Document excerpt ->
=== Section Start ===

I was working through my RNA-seq tutorial with a group of students this week and they pointed out that my tutorial worksheet was wrong. Cufflinks did not produce any significant DE genes with our test data comparing two small RNA-seq data files. This was surprising to me, since I did the exact same workflow with the same data files last year and it worked out fine. So golly and darn it, I got hit with the irreproducible results bug. We keep past versions of software available on our computing server with an Environment Modules system, so I was able to quickly run a test of the exact same data files (aligned with the same Tophat version to the same reference genome) using different versions of Cufflinks. We have the following versions installed:
cufflinks/2.0.2 (July 2012)
cufflinks/2.1.1 (April 2013)
cufflinks/2.2.0 (March 2014)
cufflinks/2.2.1 (May 2014)
I just used the simple Cuffidiff workflow and looked at the gene_exp.diff output file for each software version. The results are quite different. Version 2.0.2 has 46 genes called "significant=yes" (multi-test adjusted q-value less than 0.05) with q-values running as low as 4.14E-10 (ok, one has a q-value of zero). Now this is not a great result from a biostatistics standpoint, since how can you expect to get significant p-values from RNA expression levels with two samples an no replicates? But it did make for an expedient exercise, since we could take the DE genes into DAVID and look for enriched biological functions and pathways.
Then in version 2.1.1 we have two "significant=yes" genes. In version 2.2.0 we have zero significant genes, and in version 2.2.1 also zero.
The top 10 genes, ranked by q-value also differ. There are no genes in common between the top 10 list for version 2.0.2 and 2.1.1, and only the top 2 genes are shared by version 2.2.0. Thankfully, there are no differences in top genes or q-values between 2.2.0 and 2.2.1 (versions released only 2 months apart). I'm sure that Cole Trapnell et al. are diligently improving the software, but the consequences for those of us trying to use the tools to make some sense out of biology experiments can be unsettling.

=== Section End ===

In the Cufflinks post, how many genes did version 2.0.2 call "significant=yes"?

Information provided ->
=== Section Start ===

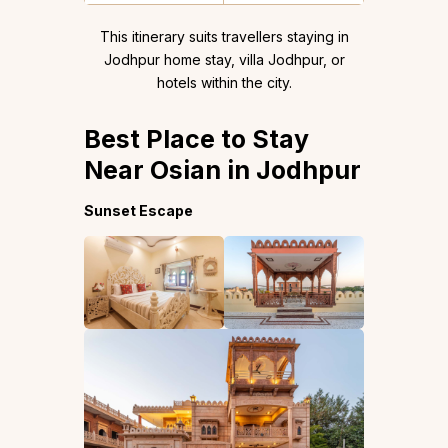
This itinerary suits travellers staying in
Jodhpur home stay, villa Jodhpur, or
hotels within the city.
Best Place to Stay
Near Osian in Jodhpur
Sunset Escape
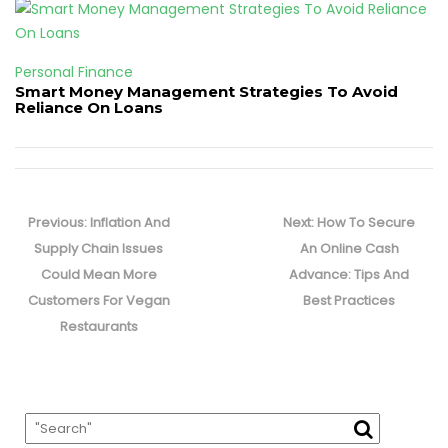
Personal Finance
Smart Money Management Strategies To Avoid
Reliance On Loans
Post
navigation
Previous
Next
Previous:
Inflation And
Next:
How To Secure
post:
post:
Supply Chain Issues
An Online Cash
Could Mean More
Advance: Tips And
Customers For Vegan
Best Practices
Restaurants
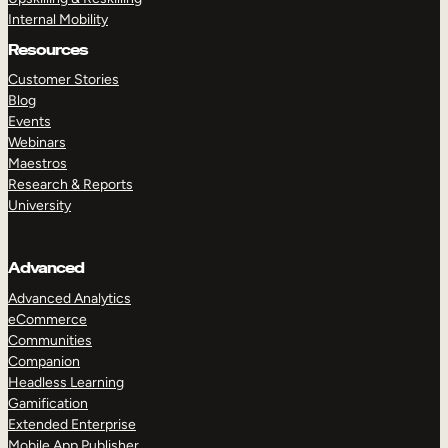
Internal Mobility
Resources
Customer Stories
Blog
Events
Webinars
Maestros
Research & Reports
University
Advanced
Advanced Analytics
eCommerce
Communities
Companion
Headless Learning
Gamification
Extended Enterprise
Mobile App Publisher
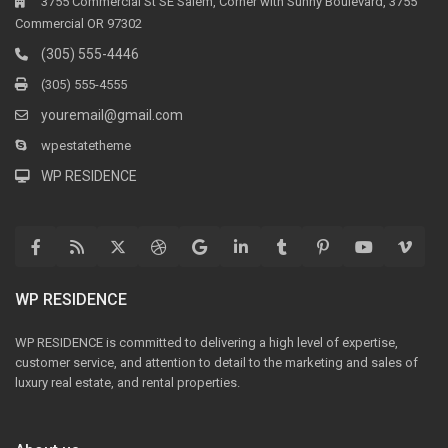
3755 Commercial St SE Salem, Corner with Sunny Boulevard, 3755
Commercial OR 97302
(305) 555-4446
(305) 555-4555
youremail@gmail.com
wpestatetheme
WP RESIDENCE
WP RESIDENCE
WP RESIDENCE is committed to delivering a high level of expertise,
customer service, and attention to detail to the marketing and sales of
luxury real estate, and rental properties.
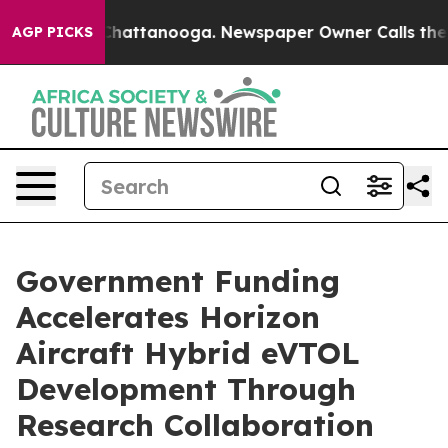
aos in Chattanooga. Newspaper Owner Calls the Peopl
AGP PICKS
Government Funding
Accelerates Horizon
Aircraft Hybrid eVTOL
Development Through
Research Collaboration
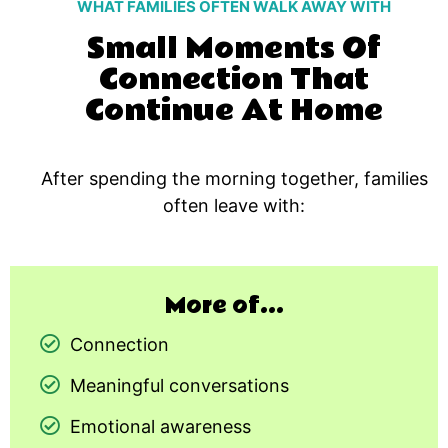
WHAT FAMILIES OFTEN WALK AWAY WITH
Small Moments Of
Connection That
Continue At Home
After spending the morning together, families
often leave with:
More of...
Connection
Meaningful conversations
Emotional awareness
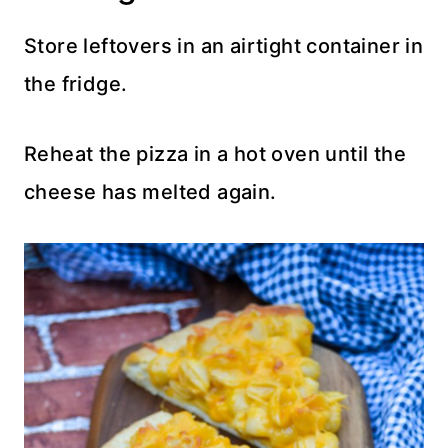
Store leftovers in an airtight container in
the fridge.
Reheat the pizza in a hot oven until the
cheese has melted again.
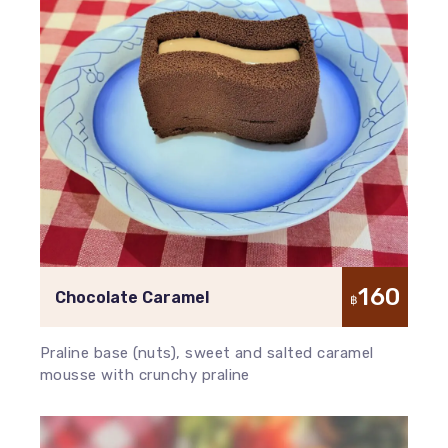
160
Chocolate Caramel
฿
Praline base (nuts), sweet and salted caramel
mousse with crunchy praline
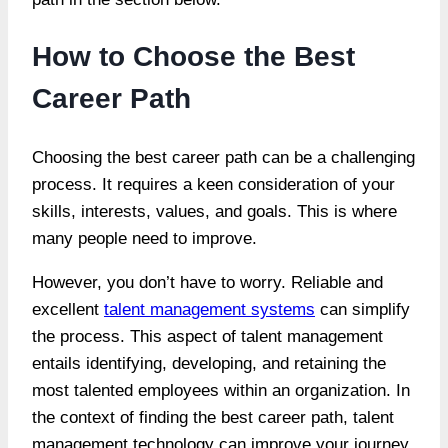
How to Choose the Best
Career Path
Choosing the best career path can be a challenging
process. It requires a keen consideration of your
skills, interests, values, and goals. This is where
many people need to improve.
However, you don’t have to worry. Reliable and
excellent
talent management systems
can simplify
the process. This aspect of talent management
entails identifying, developing, and retaining the
most talented employees within an organization. In
the context of finding the best career path, talent
management technology can improve your journey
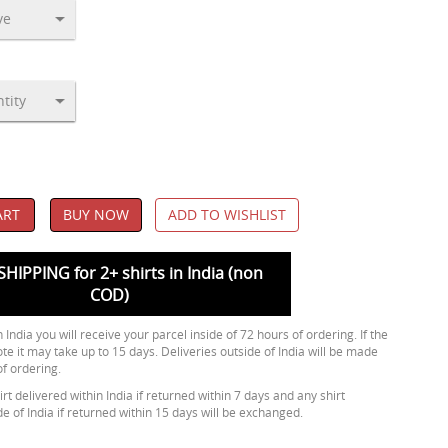
ART
BUY NOW
ADD TO WISHLIST
SHIPPING for 2+ shirts in India (non
COD)
 India you will receive your parcel inside of 72 hours of ordering. If the
ote it may take up to 15 days. Deliveries outside of India will be made
of ordering.
rt delivered within India if returned within 7 days and any shirt
de of India if returned within 15 days will be exchanged.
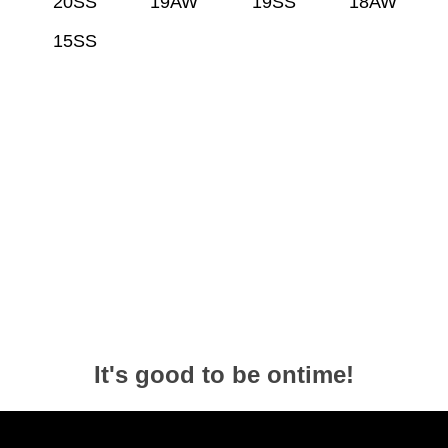
20SS
19AW
19SS
18AW
15SS
It's good to be ontime!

=== Section End ===

Worked solution -> 46 genes